Chuck Samuels rentre dans l’histoire

Comment quand on a été responsable d’un des principaux festival international de photographie pendant douze ans faire œuvre personnelle ? Chuck Samuels qui fut pour les six dernières éditions biennale directeur du Mois de la Photo à Montréal nous apporte une réponse forte et originale grâce à l’invitation de son compatriote Serge Clément au Réverbère 2 à Lyon.

Catherine Dérioz et Jacques Damez représentent depuis plusieurs années le photographe québecois pour la diffusion de ses street view. Ici c’est l’histoire de toute une vie qui est revisitée dans ce décalage que pointe son intitulé « Dépaysé ». En choisissant quant à lui le titre générique « Le photographe » Chuck Samuels revendique son inscription à la fois drôle et référencée dans l’histoire spécifique du medium.

En se plaçant dès 1991 « Before the camera » il complète l’histoire du nu, échangeant avec un de ses amis les rôles d’opérateur et de modèle.

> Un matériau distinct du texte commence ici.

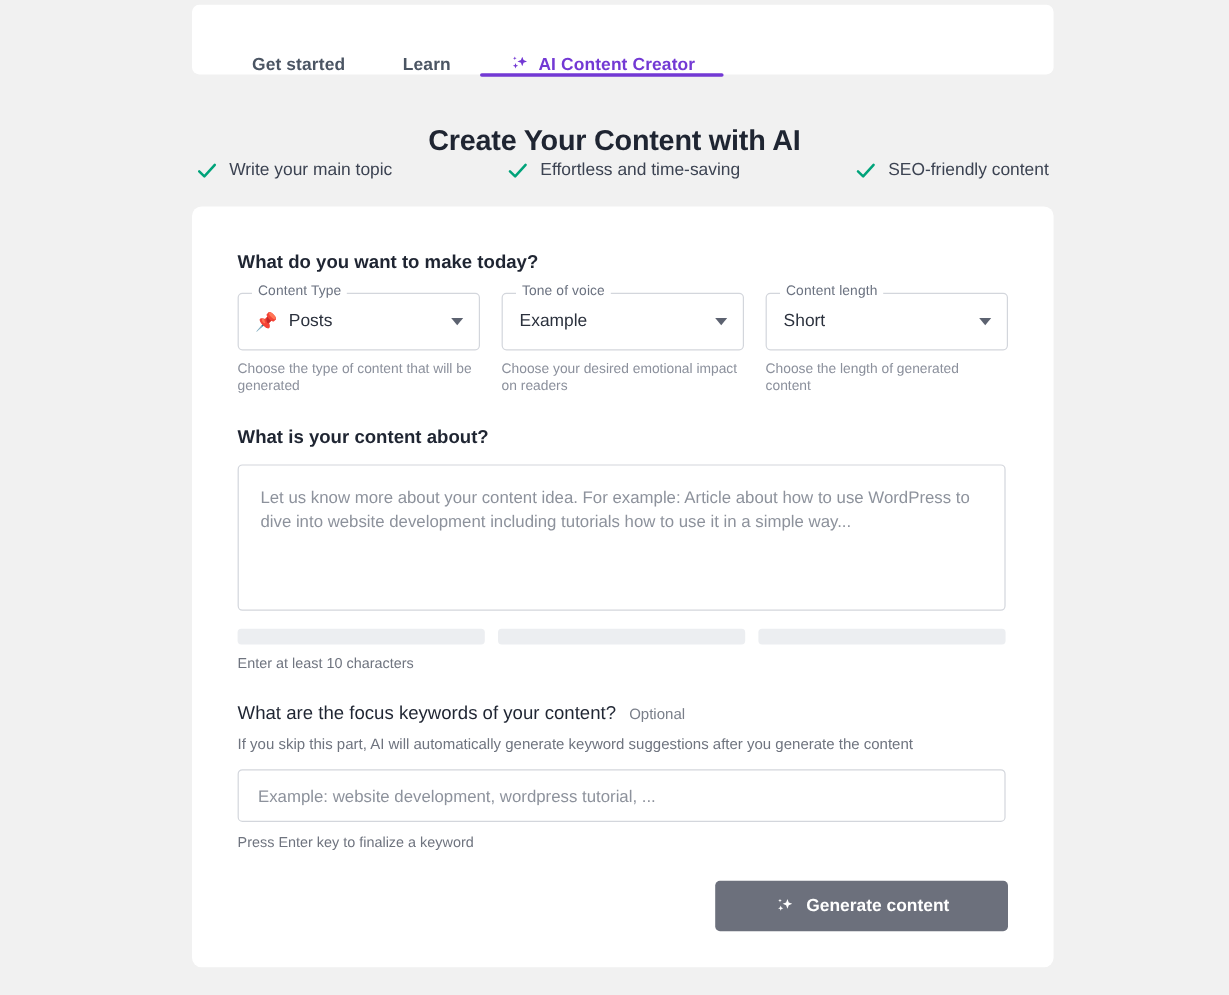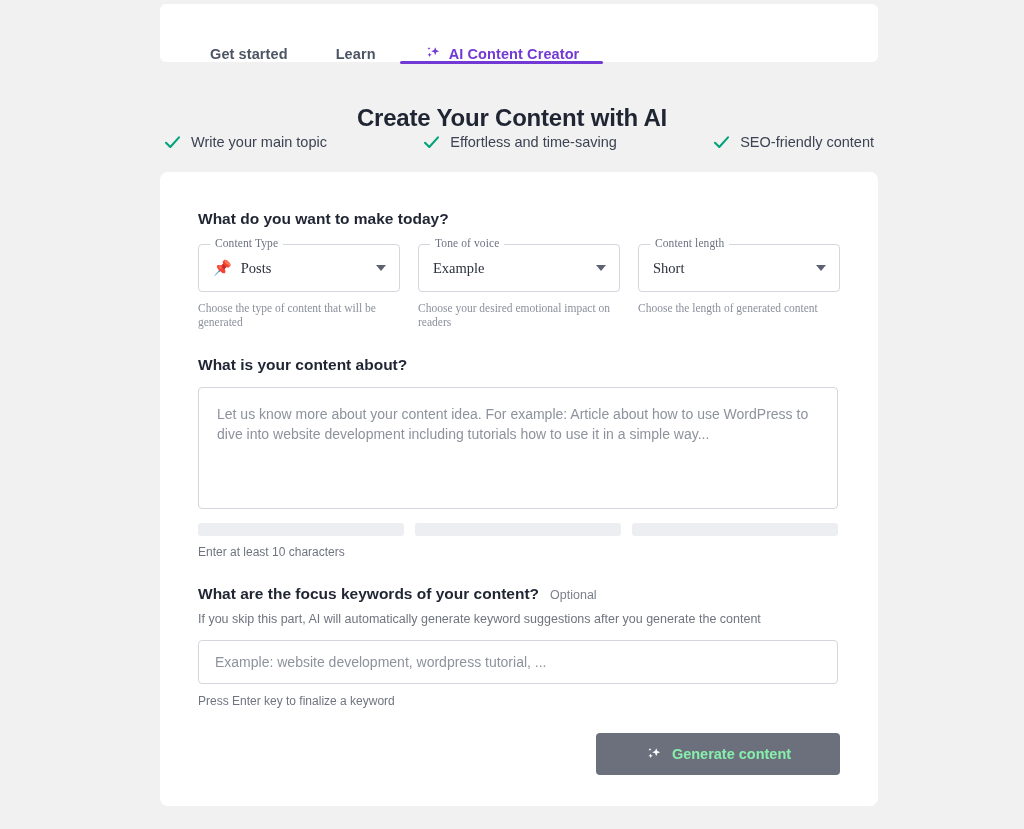--- a/index.html
+++ b/index.html
@@ -121,21 +121,20 @@
     margin: 0 0 16px 0;
   }
 
   
   .selects {
     display: flex;
     gap: 18px;
   }
   .select-group {
     width: 220px;
-    font-family: Liberation Serif, serif;
   }
   .select-box {
     position: relative;
     height: 48px;
     border: 1px solid #d3d6dc;
     border-radius: 4px;
     display: flex;
     align-items: center;
     padding: 0 14px;
     background: #fff;
@@ -221,21 +220,21 @@
 
   
   .kw-title-row {
     display: flex;
     align-items: baseline;
     gap: 11px;
     margin: 26px 0 0 0;
   }
   .kw-title {
     font-size: 15.5px;
-    font-weight: bold;
+    font-weight: normal;
     color: #1f2532;
   }
   .kw-optional {
     font-size: 12.5px;
     color: #7a7f8a;
   }
   .kw-sub {
     margin-top: 9px;
     font-size: 12.5px;
     color: #6f747f;
@@ -265,21 +264,21 @@
     display: flex;
     justify-content: flex-end;
     margin-top: 25px;
   }
   .generate-btn {
     width: 244px;
     height: 42px;
     background: #6c707c;
     border: none;
     border-radius: 4px;
-    color: #86efac;
+    color: #ffffff;
     font-size: 14.5px;
     font-weight: bold;
     display: flex;
     align-items: center;
     justify-content: center;
     gap: 9px;
     cursor: pointer;
     font-family: "Liberation Sans", sans-serif;
   }
 </style>

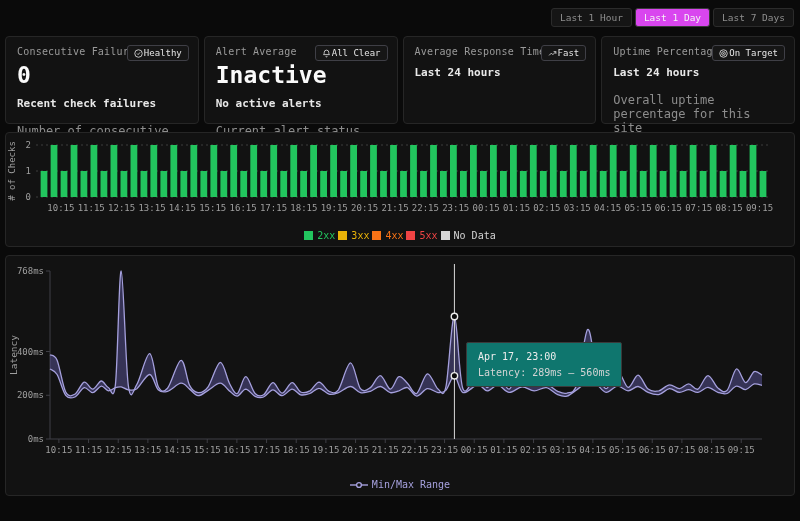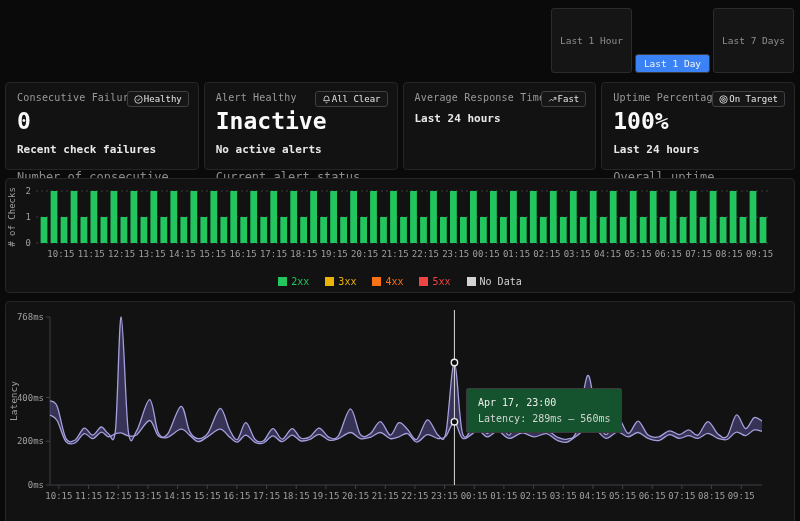--- a/index.html
+++ b/index.html
@@ -8,46 +8,46 @@
     width: 800px; height: 521px; background:#0a0a0a; overflow:hidden;
     font-family: "DejaVu Sans Mono", "Liberation Mono", monospace;
     color:#e5e5e5; padding:5px; position:relative;
   }
   
   .topbar { display:flex; justify-content:flex-end; gap:3px; margin:3px 1px 9px 0; }
   .range-btn {
     font-family:inherit; font-size:9.5px; color:#8f8f8f; background:#151515;
     border:1px solid #2b2b2b; border-radius:3px; padding:3px 8px; cursor:pointer;
   }
-  .range-btn.selected { background:#3b82f6; color:#f5f5f5; border-color:#3a3a3a;margin-top:46px; }
+  .range-btn.selected { background:#d946ef; color:#f5f5f5; border-color:#3a3a3a; }
   
   .cards { display:flex; gap:5px; }
   .card {
     flex:1; background:#121212; border:1px solid #262626; border-radius:4px;
     padding:9px 11px; height:88px; position:relative;
   }
   .card-title { font-size:10px; color:#9a9a9a; letter-spacing:0.2px; }
   .badge {
     position:absolute; top:8px; right:9px; display:flex; align-items:center; gap:1px;
     border:1px solid #3f3f46; border-radius:3px; padding:2px 6px; font-size:9px;
     color:#e5e5e5; background:#161616;
   }
   .badge svg { display:block; }
   .card-value { font-size:23px; font-weight:bold; color:#fafafa; margin-top:5px; }
   .card-sub { font-size:11px; font-weight:bold; color:#e8e8e8; margin-top:9px; }
   .card-desc { font-size:12px; color:#8d8d8d; margin-top:14px; }
   
   .panel { background:#121212; border:1px solid #262626; border-radius:4px; margin-top:8px; position:relative; }
   .panel svg { display:block; }
-  .legend-row { display:flex; justify-content:center; align-items:center; gap:16px; padding:1px 0 5px 0; font-size:10px; }
+  .legend-row { display:flex; justify-content:center; align-items:center; gap:3px; padding:1px 0 5px 0; font-size:10px; }
   .legend-item { display:flex; align-items:center; gap:4px; }
   .legend-swatch { width:9px; height:9px; display:inline-block; }
   
   .tooltip {
-    position:absolute; left:460px; top:86px; background:#14532d; border:1px solid #3a3a3a;
+    position:absolute; left:460px; top:86px; background:#0f766e; border:1px solid #3a3a3a;
     padding:8px 11px; font-size:10px; color:#d4d4d4; border-radius:2px; white-space:nowrap;
   }
   .tooltip-title { color:#ededed; margin-bottom:5px; }
 </style>
 </head>
 <body>
 
 <div class="app">
 
   <div class="topbar">
@@ -68,21 +68,21 @@
             </svg>
         </span>
         <span>Healthy</span>
       </div>
       <div class="card-value">0</div>
       <div class="card-sub">Recent check failures</div>
       <div class="card-desc">Number of consecutive failed checks</div>
     </div>
 
     <div class="card">
-      <div class="card-title">Alert Healthy</div>
+      <div class="card-title">Alert Average</div>
       <div class="badge">
         <span>
           <svg width="9" height="9" viewBox="0 0 24 24" fill="none" stroke="#d4d4d4" stroke-width="2.4">
               <path d="M6 9a6 6 0 1 1 12 0c0 5 2 6 2 6H4s2-1 2-6"></path>
               <path d="M10 19a2 2 0 0 0 4 0"></path>
             </svg>
         </span>
         <span>All Clear</span>
       </div>
       <div class="card-value">Inactive</div>
@@ -109,21 +109,20 @@
       <div class="badge">
         <span>
           <svg width="9" height="9" viewBox="0 0 24 24" fill="none" stroke="#d4d4d4" stroke-width="2.4">
               <circle cx="12" cy="12" r="10"></circle>
               <circle cx="12" cy="12" r="5"></circle>
               <circle cx="12" cy="12" r="1" fill="#d4d4d4"></circle>
             </svg>
         </span>
         <span>On Target</span>
       </div>
-      <div class="card-value">100%</div>
       <div class="card-sub">Last 24 hours</div>
       <div class="card-desc">Overall uptime percentage for this site</div>
     </div>
 
   </div>
 
   <div class="panel">
     <svg id="checks-svg" width="788" height="96" viewBox="0 0 788 96">
         <line x1="30" x2="764" y1="64" y2="64" stroke="#4a4a4a" stroke-dasharray="2 3" stroke-width="0.8"></line>
         <text x="25" y="67" text-anchor="end" fill="#9f9f9f" font-size="9" font-family="inherit">0</text>

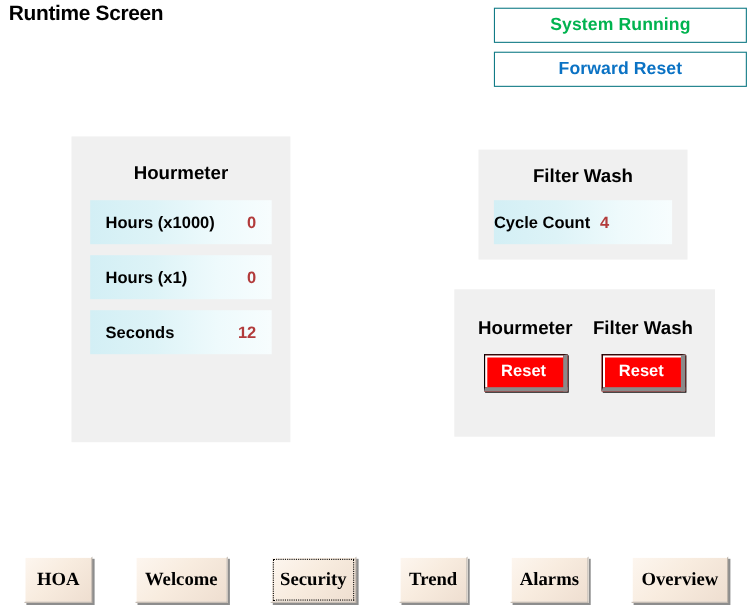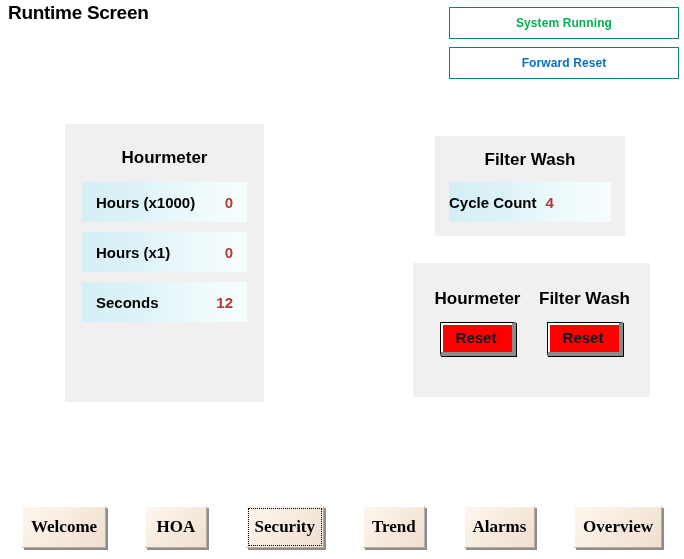--- a/index.html
+++ b/index.html
@@ -38,21 +38,21 @@
   }
   .status-box {
     box-sizing: border-box;
     width: 230px;
     height: 32px;
     border: 1px solid #117b86;
     background: #ffffff;
     display: flex;
     align-items: center;
     justify-content: center;
-    font-size: 12px;
+    font-size: 16px;
     font-weight: bold;
     letter-spacing: 0.1px;
   }
   #status-box-running { color: #00b34f; }
   #status-box-flow {
     color: #0a72c4;
     margin-top: 8px;
   }
 
   
@@ -156,21 +156,21 @@
     border-right-width: 4px;
     border-bottom-width: 4px;
     border-right-color: #8a8a8a;
     border-bottom-color: #8a8a8a;
     box-shadow: inset 2px 2px 0 0 #ffffff, 1px 1px 0 0 #000000;
     display: flex;
     align-items: center;
     justify-content: center;
     font-size: 15px;
     font-weight: bold;
-    color: #0f172a;
+    color: #ffffff;
     cursor: pointer;
     user-select: none;
   }
 
   
   #nav-tabs {
     position: absolute;
     left: 22px;
     top: 506px;
     width: 640px;
@@ -255,24 +255,24 @@
   <div class="reset-group" id="reset-group-filterwash">
     <div class="reset-caption">Filter Wash</div>
     <div class="reset-button">
       <span>Reset</span>
     </div>
   </div>
 </div>
 
 <div id="nav-tabs">
   <div class="nav-tab">
+    <span>HOA</span>
+  </div>
+  <div class="nav-tab">
     <span>Welcome</span>
-  </div>
-  <div class="nav-tab">
-    <span>HOA</span>
   </div>
   <div class="nav-tab selected">
     <span>Security</span>
   </div>
   <div class="nav-tab">
     <span>Trend</span>
   </div>
   <div class="nav-tab">
     <span>Alarms</span>
   </div>

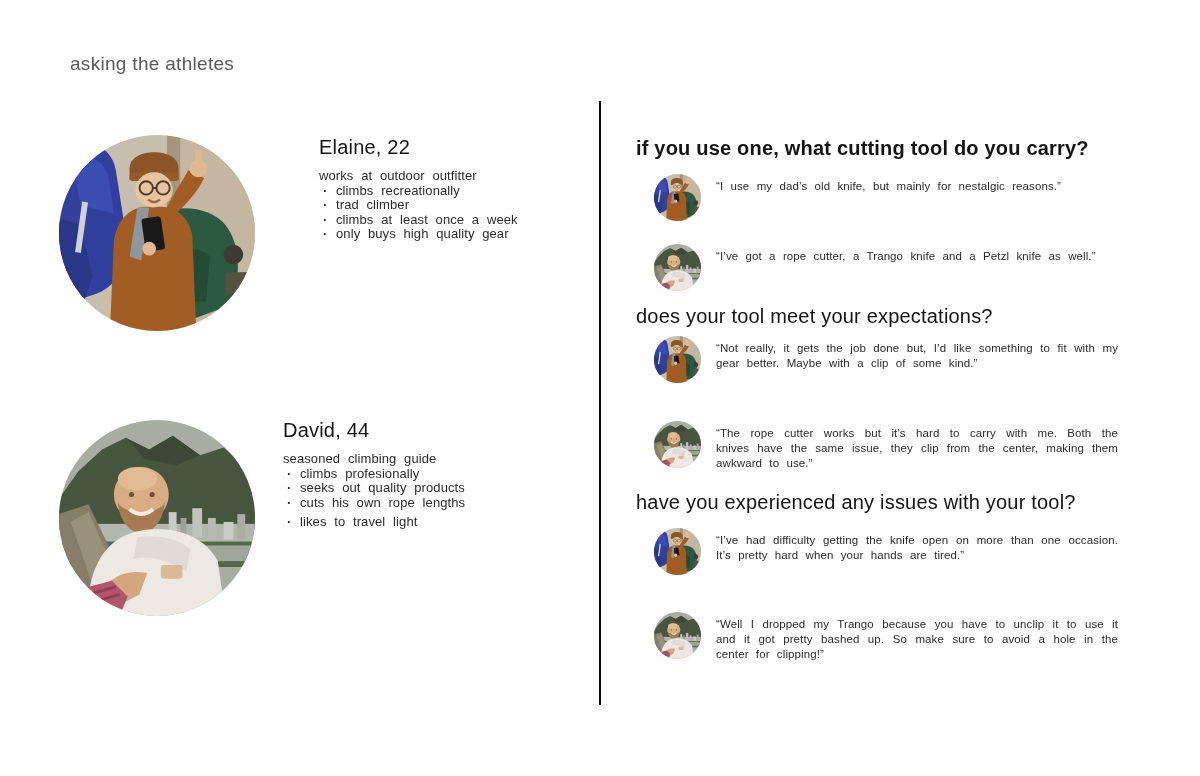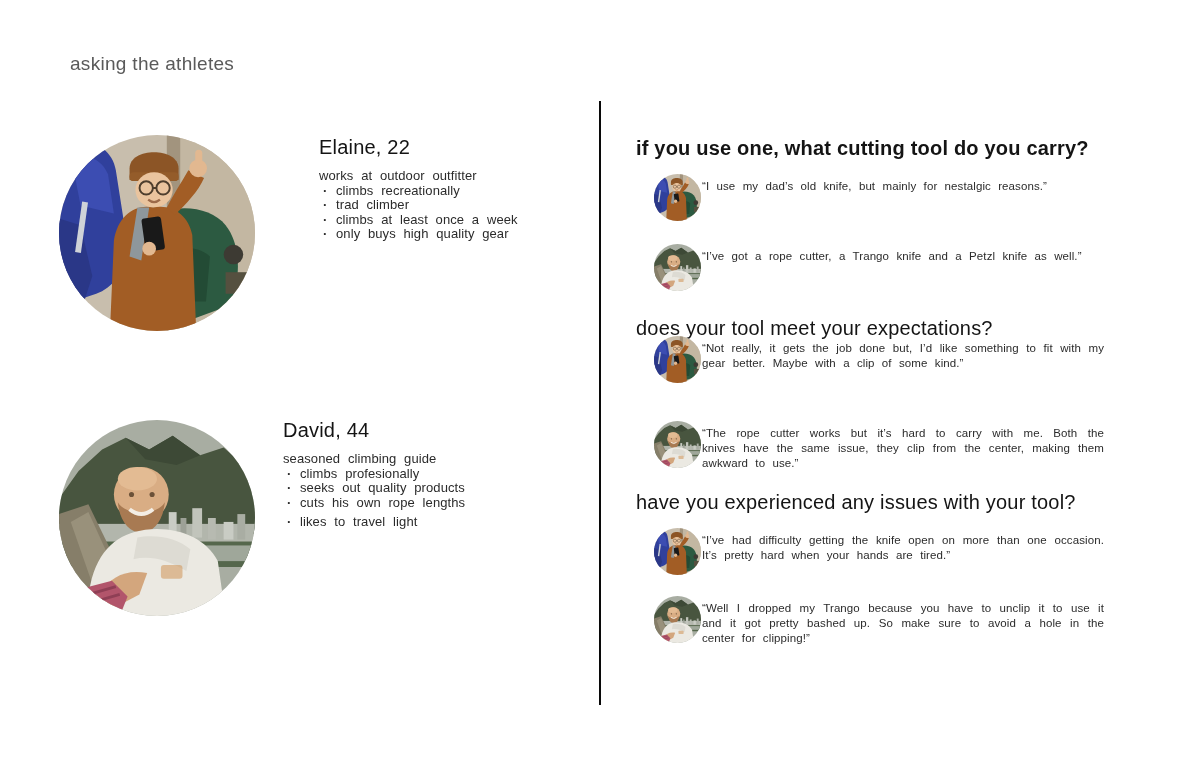--- a/index.html
+++ b/index.html
@@ -50,31 +50,31 @@
     width:2px; height:604px; background:#090909;
   }
 
   
   .question {
     position:absolute; left:636px; margin:0;
     font-size:20px; font-weight:400; color:#141414;
     letter-spacing:0.2px; line-height:24px;
   }
   #question-1 { top:136px;font-weight:bold; }
-  #question-2 { top:304px;margin-top:12px; }
+  #question-2 { top:304px; }
   #question-3 { top:490px; }
 
   
-  .qa-row { position:absolute; left:654px; display:flex; gap:1px; align-items:flex-start; }
+  .qa-row { position:absolute; left:654px; display:flex; gap:15px; align-items:flex-start; }
   #row-1 { top:174px; }
   #row-2 { top:244px; }
   #row-3 { top:336px; }
   #row-4 { top:421px; }
   #row-5 { top:528px;justify-content:center; }
-  #row-6 { top:596px; }
+  #row-6 { top:612px; }
   .quote {
     width:402px; margin-top:5px;
     font-size:11.5px; line-height:14.8px; color:#2b2b2b;
     word-spacing:4px; letter-spacing:0.1px;
     text-align:justify;
   }
   .hidden-defs { position:absolute; width:0; height:0; }
 </style>
 </head>
 <body>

Les nus féminins les plus célèbres y sont donc interprétés par les deux hommes dans une posture que l’auteur revendique comme homo-ironique plus que revendicatrice d’un érotisme gay. Cette série contribue avec légèreté à régénérer autant l’histoire de la photographie que celle des gender studies.

Avec « Le photographe » série de 2015 Chuck remplace en post-production les autoportraits des plus grands photographes par son propre visage, avec spéciale dédicace à quelques uns d’entre eux appartenant à son panthéon personnel comme Youssuf Karsh ou Roy de Carava. Dans lmes deux ensembles si les passe-partout sont semblables chaque tirage est produit à la taille de l’original, puisqu’il s’agit toujours de repenser les images à travers une archive.

L’aspect ludique et cultivé de ces propositions ne doit pas masquer le caractère plus engagé notamment envers les sciences humaines et plus directement le freudisme revu par l’image. Dans un ensemble de 1996 réalisé avec son ami Bill Parsons il se fonde sur le chef d’œuvre d’Hitchkock pour que sa relecture séuencée procède à une « Psycho-analysis ».

Mais la série la plus apte à éclairer ses pratiques citationnelles et appropriationnistes nous conduit en 2010 « Before photography », comprenez avant que le petit Chuck ne se dévoue à la prise de vue en laissant la responsabilité au pater familias. L’image inaugurale est un portrait d’amour du père prenant sa femme pour modèle. Mais l’auteur ne déroge pas à son goût pour l’auto-dérision confirmé par où il s’assimile à la figure du photographe dans toutes sortes de films sous le titre « Chuck goes to the movies ».

Deux vidéos construites à partir de film stills et de séquences d’auteurs parlant de leur production sont mêlées avec les derniers mots du père mourant faisant office de reconnaissance et d’héritage autorisant le fils à incarner pleinement son œuvre.
Elle voit le photographe entrer de plein pied dans l’histoire avec humour et intelligence.